Un soir comme les autres, à l’heure du diner. Un immeuble. Huit personnages qui mijotent. Le chef avec deux couteaux, une guitare ou une flûte carotte, ajoute des notes salées et sucrées Au rez-de-chaussée, il y a la femme passoire qui écoute pleurer les gouttes. Au dernier, la femme au régime perpétuel, cloîtrée dans sa chambre mais aussi la foodista cuisinant façon Masterchef, et l’homme sexy poivre et sel qu’on recherche désespérément à tous les étages et… et… l’enfant qui par tous les moyens cherche à sortir de table ! Au final, qui va manger avec qui ?
« Fin et succulent. » Gala
On dit communément : Il faut manger pour vivre. C’est d’usage. Mais s’il fallait vivre… pour manger ? Inutile de passer à table, effectivement, si la faim n’est pas au rendez-vous, sans le goût des autres et avant tout de soi-même… L’acte, rituel, quotidien, de cuisiner ou de manger, est d’une telle évidence qu’on y réfléchit peu. Mais tel l’arbre qui cache la forêt, il recèle bien des secrets. Se restaurer… L’ambivalence du verbe est en soi délicieuse. Rapport au réel, rapport aux autres… La cuisine implique notre histoire, nos complexes, notre sensibilité. Nous ne mangeons pas seulement pour nous sustenter. La vie est dans une relation bien plus complexe et riche avec l’acte d’assimiler l’autre dans son corps.
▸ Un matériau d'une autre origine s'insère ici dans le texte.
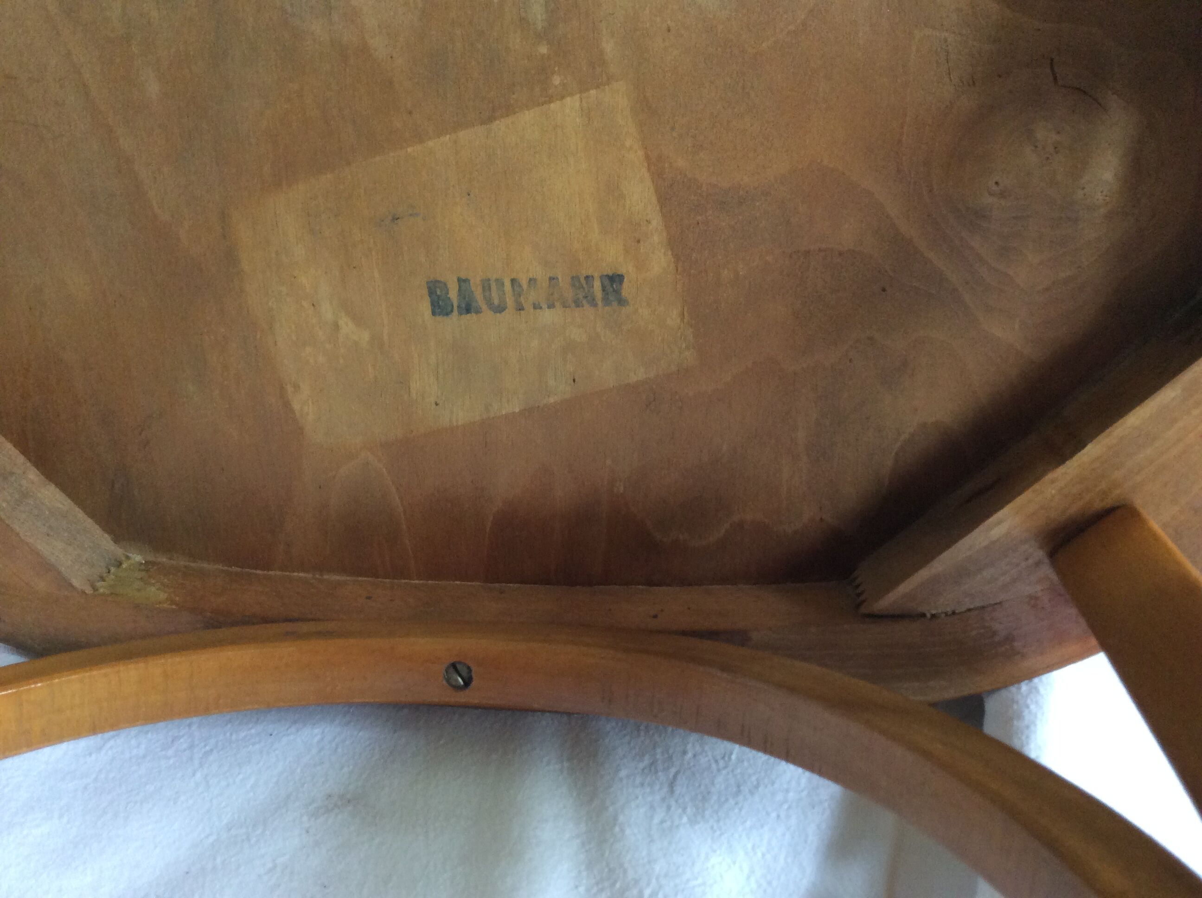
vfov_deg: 44.1
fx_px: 1110
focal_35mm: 32
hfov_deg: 56.9
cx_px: 601
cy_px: 449
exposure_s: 1/25
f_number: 2.4
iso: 125
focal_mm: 3.3
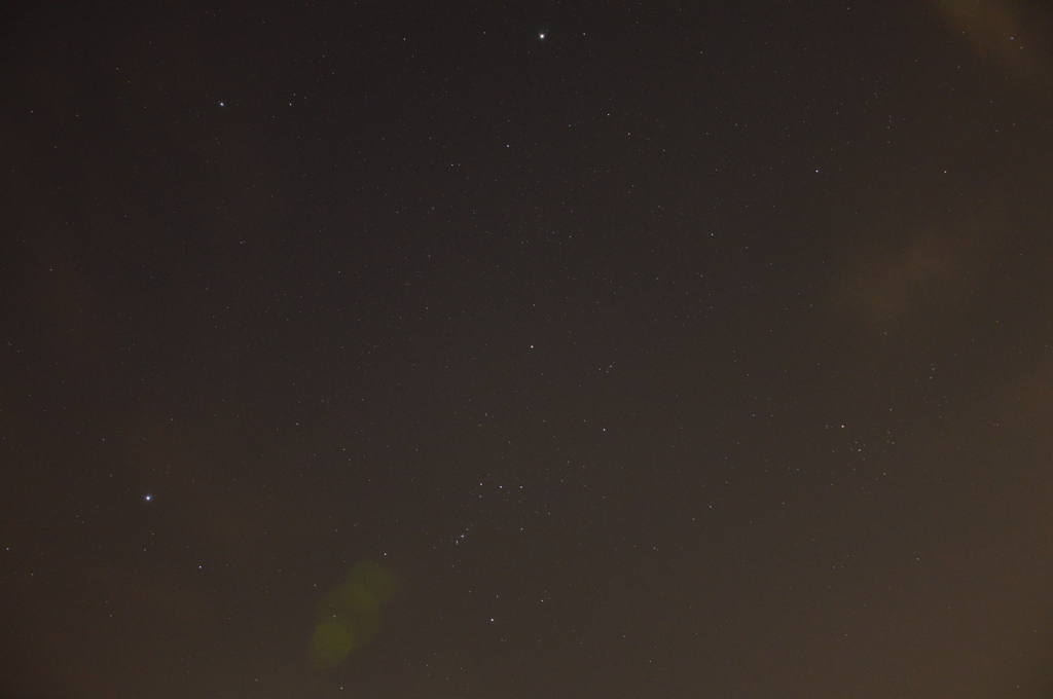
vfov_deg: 47.8
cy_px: 350
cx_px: 526
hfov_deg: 67.4
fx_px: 789
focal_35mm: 27
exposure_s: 13
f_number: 3.5
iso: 800
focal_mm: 18
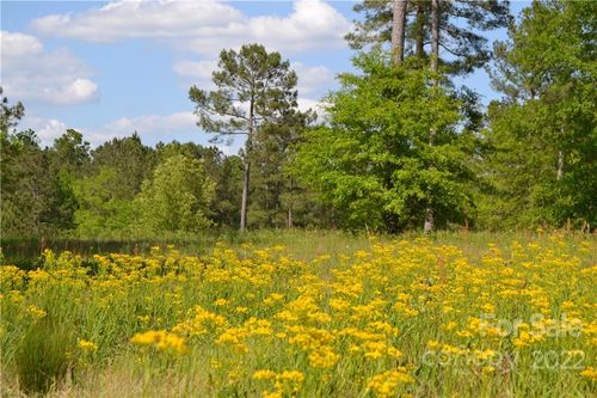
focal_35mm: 75
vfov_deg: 18.2
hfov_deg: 27.0
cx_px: 298
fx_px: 1243
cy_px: 199
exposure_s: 1/250
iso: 100
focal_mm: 50
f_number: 8
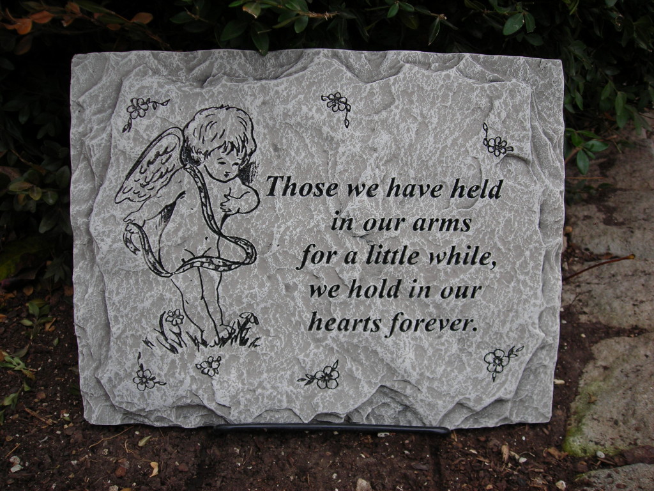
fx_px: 718
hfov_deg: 49.0
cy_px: 246
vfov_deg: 37.7
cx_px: 327
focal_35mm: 38
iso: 50
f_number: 3.2
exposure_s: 1/42.5
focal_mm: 6.3
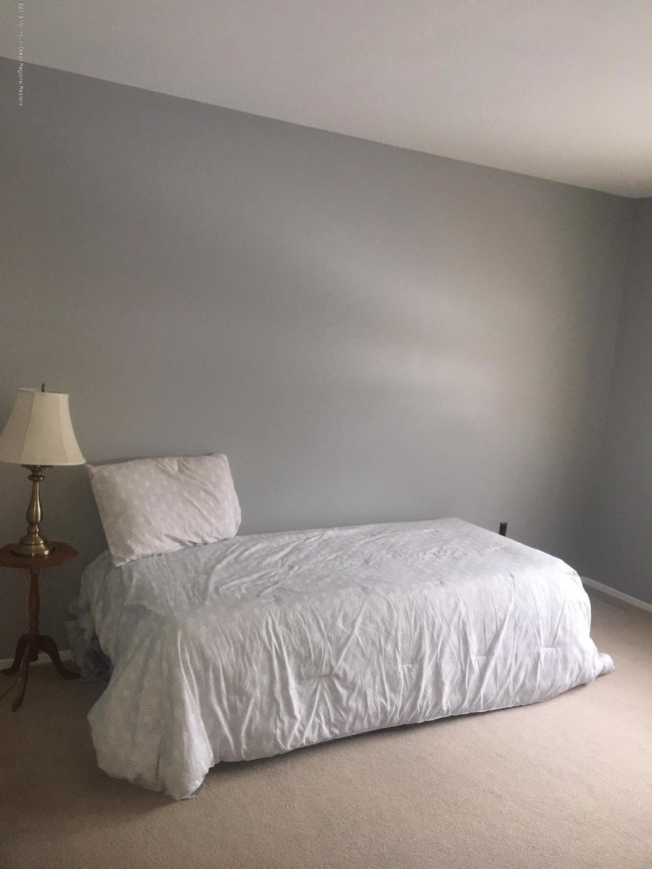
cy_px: 434
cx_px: 326
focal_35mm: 29
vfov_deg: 61.7
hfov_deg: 48.2
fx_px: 728
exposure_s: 1/30
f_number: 2.2
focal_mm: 4.15
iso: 100
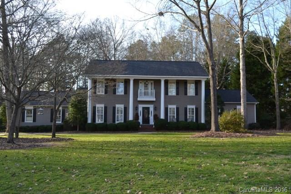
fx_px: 291
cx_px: 146
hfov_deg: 53.1
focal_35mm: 36
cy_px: 97
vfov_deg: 36.9
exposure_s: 1/125
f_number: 5.6
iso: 180
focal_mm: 24
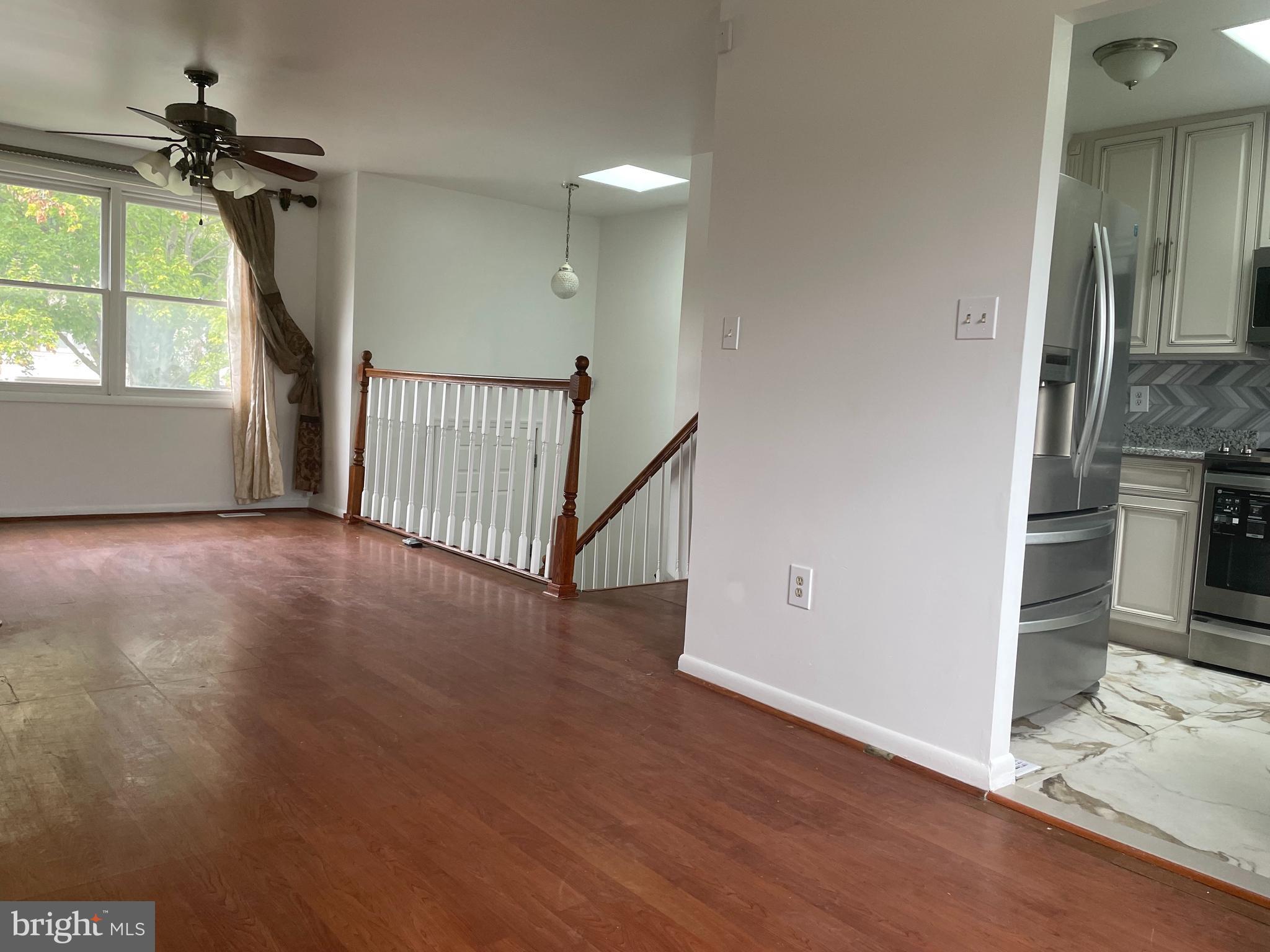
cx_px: 635
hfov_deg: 67.3
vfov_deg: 53.1
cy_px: 476
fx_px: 954
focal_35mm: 26
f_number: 1.6
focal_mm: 4.2
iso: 100
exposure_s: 1/121
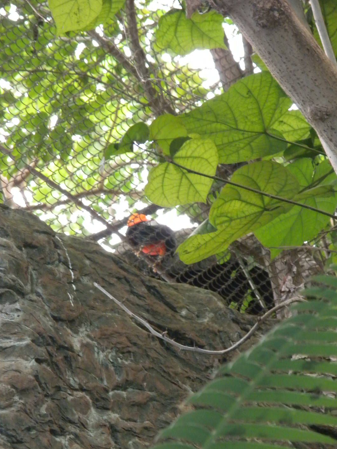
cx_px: 150
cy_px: 243
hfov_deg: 5.1
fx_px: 3803
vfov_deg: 6.8
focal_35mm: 293
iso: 400
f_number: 5.3
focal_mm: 46.2
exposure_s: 1/37
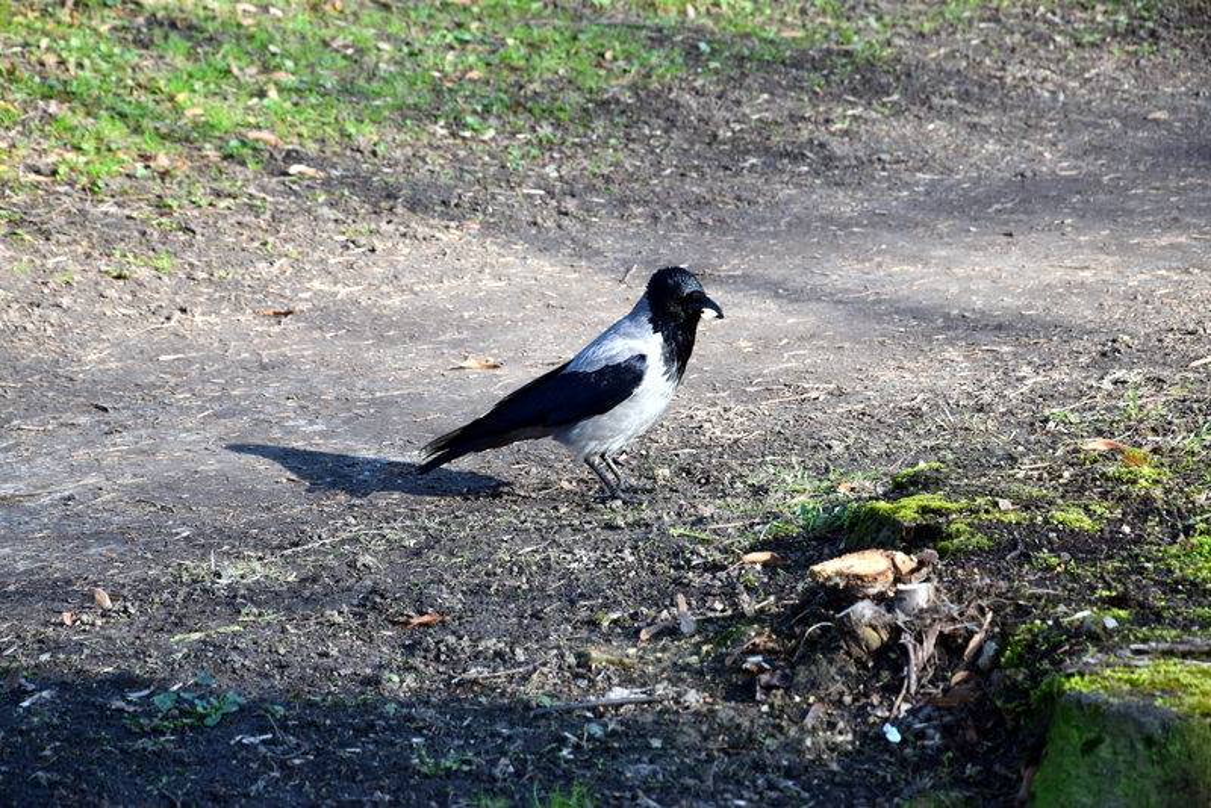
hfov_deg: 13.0
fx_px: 5300
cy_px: 404
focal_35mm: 158
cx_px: 606
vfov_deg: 8.7
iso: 400
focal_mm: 105
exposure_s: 1/125
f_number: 9
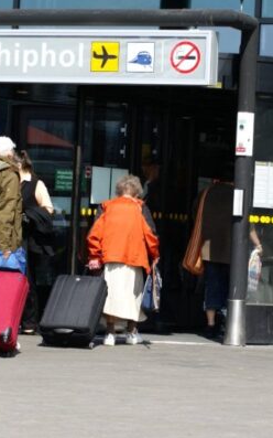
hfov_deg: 8.1
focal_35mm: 162
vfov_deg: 12.9
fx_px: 1929
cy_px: 220
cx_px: 138
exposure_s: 1/160
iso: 100
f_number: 8
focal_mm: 70
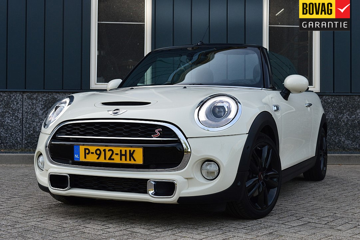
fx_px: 540
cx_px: 180
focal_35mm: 54
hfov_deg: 36.9
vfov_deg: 25.1
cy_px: 120
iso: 400
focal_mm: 36
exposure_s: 1/320
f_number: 10
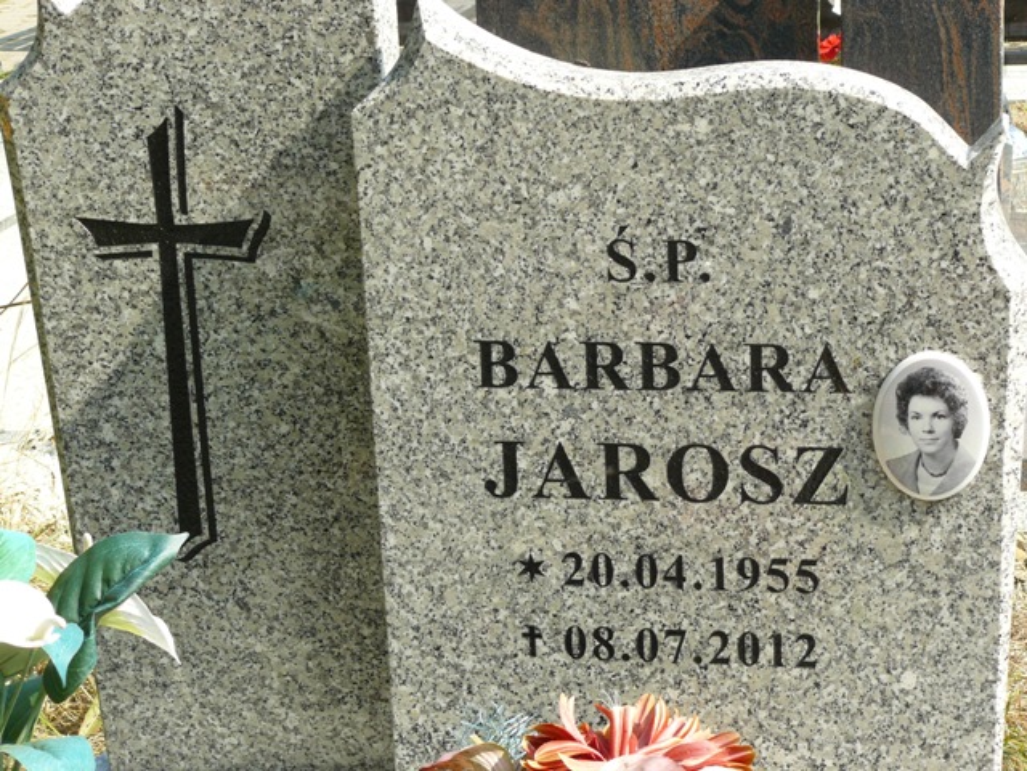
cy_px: 386
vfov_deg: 17.0
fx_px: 2581
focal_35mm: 87
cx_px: 514
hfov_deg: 22.5
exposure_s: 1/250
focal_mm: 14.5
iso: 100
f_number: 4.5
Dans Concerto en cuisine les personnages sont ainsi passés, testés, mixés au laboratoire culinaire, de façon souvent ludique, parfois poignante, et toujours en musique pour tenter d’épouser toutes les richesses et délicatesses de leur intimité. Comment équilibrer les saveurs d’être pour que jamais la satiété ne nous guette et renouveler sans cesse le désir ? Ce spectacle aspire à donner faim, que le spectateur en sorte avec un nouvel appétit de vie, les yeux plus gros que le ventre.
Nous sommes le soir. Un soir. On est invité. On reçoit. Fenêtres ouvertes. Chat qui miaule sur un toit. Odeurs de laurier qui montent de la cour. Le cri de l’enfant qui veut pas prendre sa douche… Et ça m’arrive… Envie soudaine, gourmande, de plonger dans tous les appartements d’en face et de cuisiner les gens. Simplement, à votre façon. Alors, les molécules… On s’agite un peu. On s’avance. On se présente. Hop, hop, hop !
Emmanuelle Dufaure
Cette pièce a pour thème la cuisine ou plus exactement ce qui s’y trame pour la cuisinière qui s’affaire… Ceci étant, il ne s’agit pas d’un solo mais bel et bien d’un concerto, dès lors plusieurs portraits de cuisinières et autant de possibilités de rencontres, de réponses que l’on compte… d’invités. Une pièce à personnages multiples avec leurs singularités respectives et un premier parti pris comme une gageure : deux comédiennes pour incarner cette pluralité. Un ballet théâtral où, par des mouvements chorégraphiques sensibles, des « jingles » musicaux choisis, des personnages en chassent d’autres dans une ronde kaléidoscopique de dialogues spontanés, entrecoupés, échangés à l’occasion d’un dîner. Un défilé de personnages singuliers donc mais dans lequel on doit débusquer au détour d’une phrase, d’un geste, l’autre, celui que l’on connaît… Un choix : celui d’une scénographie épurée pour pouvoir allègrement changer d’espace avec une place centrale laissée à un musicien conçu comme un monsieur loyal revisité, un maître du jeu ou des « je » qui en direct accompagne les intentions du spectacle. A mesure que ces dîners avancent, que les personnages se dessinent, les vérités sont dites et la mise en scène se dépouille d’artifices… On espère alors que le spectateur aura peine à nous quitter comme après un dîner trop arrosé entre amis, où on a parlé de soi, du monde, du moment et que l’on a pu suspendre le temps.